START Data under study

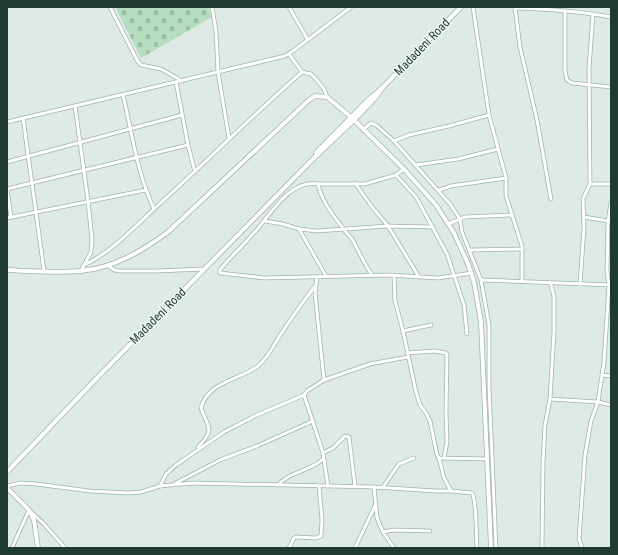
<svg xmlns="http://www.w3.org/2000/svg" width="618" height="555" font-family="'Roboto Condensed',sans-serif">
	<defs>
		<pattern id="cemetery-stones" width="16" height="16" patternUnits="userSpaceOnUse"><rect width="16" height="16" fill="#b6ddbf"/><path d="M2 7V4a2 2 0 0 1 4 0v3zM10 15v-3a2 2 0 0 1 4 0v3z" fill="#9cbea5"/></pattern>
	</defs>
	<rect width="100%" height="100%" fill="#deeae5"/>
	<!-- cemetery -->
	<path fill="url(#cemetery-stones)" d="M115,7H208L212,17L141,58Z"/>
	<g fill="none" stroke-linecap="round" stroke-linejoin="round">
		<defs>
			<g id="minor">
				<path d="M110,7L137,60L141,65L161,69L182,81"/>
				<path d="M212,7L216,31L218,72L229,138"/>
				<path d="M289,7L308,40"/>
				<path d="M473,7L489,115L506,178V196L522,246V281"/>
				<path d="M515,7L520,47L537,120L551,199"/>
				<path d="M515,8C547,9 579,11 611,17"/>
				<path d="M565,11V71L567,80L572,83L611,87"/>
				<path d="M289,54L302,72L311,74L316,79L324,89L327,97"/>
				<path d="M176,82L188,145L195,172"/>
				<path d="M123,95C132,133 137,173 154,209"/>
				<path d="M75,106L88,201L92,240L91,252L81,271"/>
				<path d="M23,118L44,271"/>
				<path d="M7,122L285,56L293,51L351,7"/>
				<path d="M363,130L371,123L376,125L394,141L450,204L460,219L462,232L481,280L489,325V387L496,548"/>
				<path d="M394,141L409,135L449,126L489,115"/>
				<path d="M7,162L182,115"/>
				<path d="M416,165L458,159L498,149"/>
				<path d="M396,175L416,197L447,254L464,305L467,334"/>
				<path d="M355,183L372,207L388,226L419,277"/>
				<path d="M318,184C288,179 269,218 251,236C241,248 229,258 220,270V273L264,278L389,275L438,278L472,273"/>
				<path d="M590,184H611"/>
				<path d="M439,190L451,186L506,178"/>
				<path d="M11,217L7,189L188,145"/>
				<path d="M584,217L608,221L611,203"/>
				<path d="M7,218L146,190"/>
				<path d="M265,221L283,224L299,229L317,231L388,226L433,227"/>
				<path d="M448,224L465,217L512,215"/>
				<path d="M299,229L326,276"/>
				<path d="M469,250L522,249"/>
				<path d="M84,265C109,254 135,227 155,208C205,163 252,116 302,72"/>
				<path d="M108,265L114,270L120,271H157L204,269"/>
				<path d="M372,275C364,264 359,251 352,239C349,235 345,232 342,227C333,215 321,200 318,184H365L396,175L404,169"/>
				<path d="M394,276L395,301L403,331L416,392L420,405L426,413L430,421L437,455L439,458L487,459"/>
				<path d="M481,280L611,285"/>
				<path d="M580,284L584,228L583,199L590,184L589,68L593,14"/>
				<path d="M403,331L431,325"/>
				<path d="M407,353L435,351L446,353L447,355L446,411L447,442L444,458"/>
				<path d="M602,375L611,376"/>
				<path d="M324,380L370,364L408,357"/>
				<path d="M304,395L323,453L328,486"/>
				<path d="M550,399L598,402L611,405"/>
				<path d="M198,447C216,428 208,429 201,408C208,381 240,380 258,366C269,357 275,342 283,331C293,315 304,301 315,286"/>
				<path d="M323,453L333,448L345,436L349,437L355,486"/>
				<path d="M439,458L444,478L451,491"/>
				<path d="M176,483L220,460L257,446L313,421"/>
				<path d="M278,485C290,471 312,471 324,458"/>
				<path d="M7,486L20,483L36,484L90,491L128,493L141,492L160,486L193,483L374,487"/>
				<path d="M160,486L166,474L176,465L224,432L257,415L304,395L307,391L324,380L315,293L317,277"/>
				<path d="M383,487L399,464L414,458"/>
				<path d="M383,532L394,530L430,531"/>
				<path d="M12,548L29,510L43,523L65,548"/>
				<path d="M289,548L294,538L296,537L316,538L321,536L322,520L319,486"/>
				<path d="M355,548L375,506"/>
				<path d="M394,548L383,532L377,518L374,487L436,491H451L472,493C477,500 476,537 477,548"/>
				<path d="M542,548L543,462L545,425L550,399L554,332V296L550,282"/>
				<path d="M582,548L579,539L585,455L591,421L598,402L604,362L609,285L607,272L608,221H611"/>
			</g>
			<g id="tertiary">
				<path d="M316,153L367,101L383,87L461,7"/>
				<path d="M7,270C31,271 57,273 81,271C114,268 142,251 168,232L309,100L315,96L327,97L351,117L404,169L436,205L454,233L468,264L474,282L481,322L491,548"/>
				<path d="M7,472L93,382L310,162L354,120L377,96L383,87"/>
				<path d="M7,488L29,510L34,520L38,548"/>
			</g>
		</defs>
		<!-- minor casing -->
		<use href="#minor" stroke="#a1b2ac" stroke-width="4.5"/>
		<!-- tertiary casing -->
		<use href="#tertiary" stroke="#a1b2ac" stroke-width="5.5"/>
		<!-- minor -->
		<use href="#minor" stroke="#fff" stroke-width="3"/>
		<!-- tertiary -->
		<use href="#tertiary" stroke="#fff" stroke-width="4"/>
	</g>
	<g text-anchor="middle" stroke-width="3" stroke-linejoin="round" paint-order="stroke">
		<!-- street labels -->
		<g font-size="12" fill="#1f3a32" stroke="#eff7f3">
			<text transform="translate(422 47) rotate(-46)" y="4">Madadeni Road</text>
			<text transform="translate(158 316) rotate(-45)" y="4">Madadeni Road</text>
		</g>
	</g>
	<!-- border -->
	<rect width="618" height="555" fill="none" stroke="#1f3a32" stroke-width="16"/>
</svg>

END Data under study

**Work instructions:** Find the lines above holding the word "round" and show them.

**Answer to this exercise:**
	<g fill="none" stroke-linecap="round" stroke-linejoin="round">
	<g text-anchor="middle" stroke-width="3" stroke-linejoin="round" paint-order="stroke">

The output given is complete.